Machine learning finds heart faults

Russian and US scientists have used machine learning to find ‘atrial fibrillation (AF) drivers’ – small patches of faulty heart muscle that can cause cardiac arrhythmia.

Skoltech-AF-drivers-mapping-camera

The team tested their approach on 11 donated human hearts and located AF drivers with an accuracy of up to 81%.

Multi-electrode mapping (MEM) is a technique that can be applied during an operation, in which an array of electrodes is pressed against tissue to measure electrical activity. But AF drivers have proved difficult to locate with sufficient reliability or accuracy using this technique – as the aim is to burn away the AF driver from within the heart tissue – called targeted ablation.


There is a technique that can accurately locate AF drivers, called sub-surface near-infrared optical mapping (NIOM), which has a resolution of 0.3mm, but is so invasive that it cannot be used inside someone during an operation.


The team posed itself the question: Could simultaneous MEM and NIOM data gathered from donated hearts be used to train a machine to accurately locate AF drivers using only MEM data.

And the results from this proof-of-concept study – that in 81% of cases MEM data alone would be able to guide ablation with sufficient accuracy – are promising.

“The trained ML model can pinpoint AF drivers on MEM, meaning it can potentially be used in clinic,” Alexander Zolotarev, PhD student at Skolkovo Institute of Science and Technology in Moscow, told Electronics Weekly.

“The data set of recording from 11 human hearts is both priceless and too small,” said fellow researcher Dmitry Dylov. “We realised that clinical translation would require a much larger sample size for representative sampling.”

For MEM measurements, two 8 x 8 electrode arrays were tried, one with 3mm pitch and one with 9mm, while cameras looked on to implement NIOM (see diagram).

Skoltech-team-HRS-2019-credit-Fedorov-labThe team at the 2019 Heart Rhythm Society conference

In training and use, signals from the electrodes were Fourier transformed into the frequency domain, then the heights and positions of frequency peaks were processed into data for learning or instantiation.

The 3mm array gave more useful results, but both had advantages.

“The general ML model combines the data from both MEM arrays,” said Zolotarev. “But only one of the arrays can be used during the mapping, they can’t be implemented simultaneously.”
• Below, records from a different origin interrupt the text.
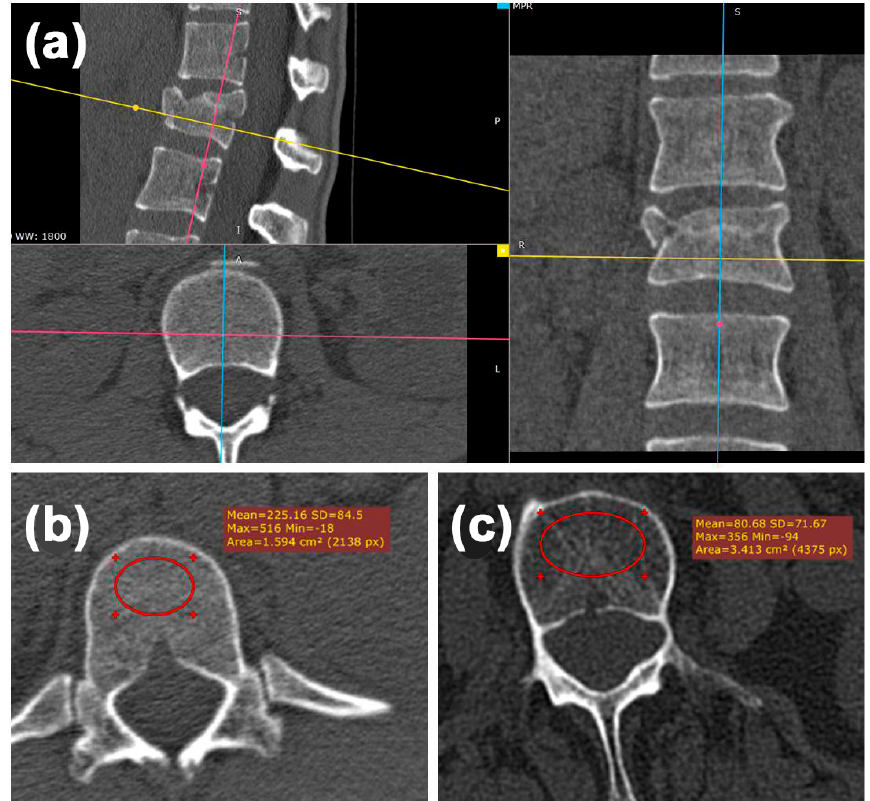
Figure 2. Hounsfield unit measurements in the broken vertebra, the one above and below, following the reported algorithm. ( a ) The axis have been adapted using a multiplanar reconstruction, the correct alignment was checked sagittal (blue line), transversal (yellow line) and coronal (pink line) and corrected if necessary. Subsequently, the measurements were performed in the axial slice within the defined regions of interest (red circles). ( b ) A non-osteoporotic vertebra with a mean Hounsfield unit (HU) of 225.16. ( c ) An osteoporotic vertebra with a mean HU of 80.86.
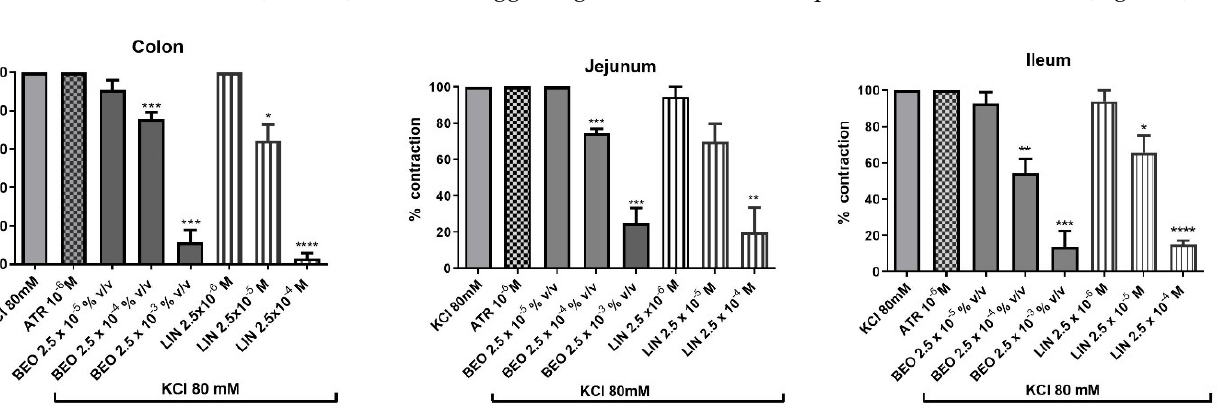
Figure 3. Effect of BEO or linalool on KCl-evoked contraction in colon, jejunum and ileum of rat. Each column represents the mean of 3–6 rats. Vertical lines show standard error of mean. * p < 0.05, ** p < 0.01, *** p < 0.001 and **** p < 0.0001 show the statistical significance between the concentrations of BEO tested on ACh-contraction versus ACh-contraction control ( t -tests). KCl = potassium cloride, ATR = atropine, BEO = bergamot essential oil, LIN =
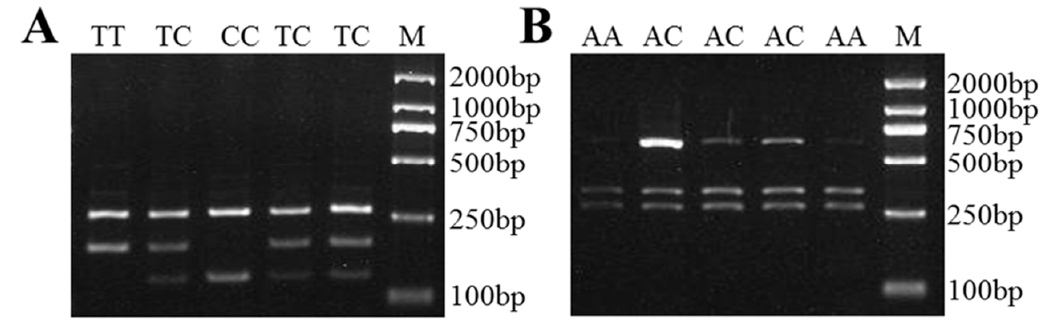
Figure 5. The PCR-RFLP results for the different genotypes of sheep LCORL . The genotypes are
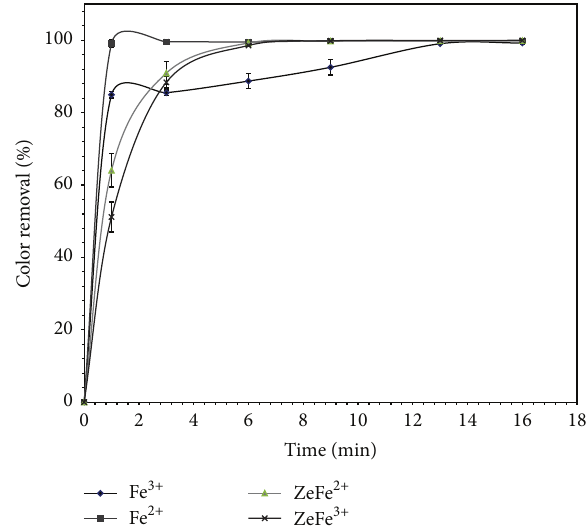
Figure 6: Color removal with time for the processes Fe 2+ /H 2 O 2 , Fe 3+ /H 2 O 2 , Fe(II)-Y zeolite/H 2 O 2 , and Fe(III)-Y zeolite/H 2 O 2 at optimized parameters.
Optical mapping-validated machine learning improves atrial fibrillation driver detection by multi-electrode mapping‘ describes the work in detail in the AHA journal Circulation: Arrhythmia and Electrophysiology. Only an abstract is freely available.

Skolkovo Institute of Science and Technology worked with Ohio State University Wexner Medical Center and the Russian Center of Computational and Data-Intensive Science and Engineering.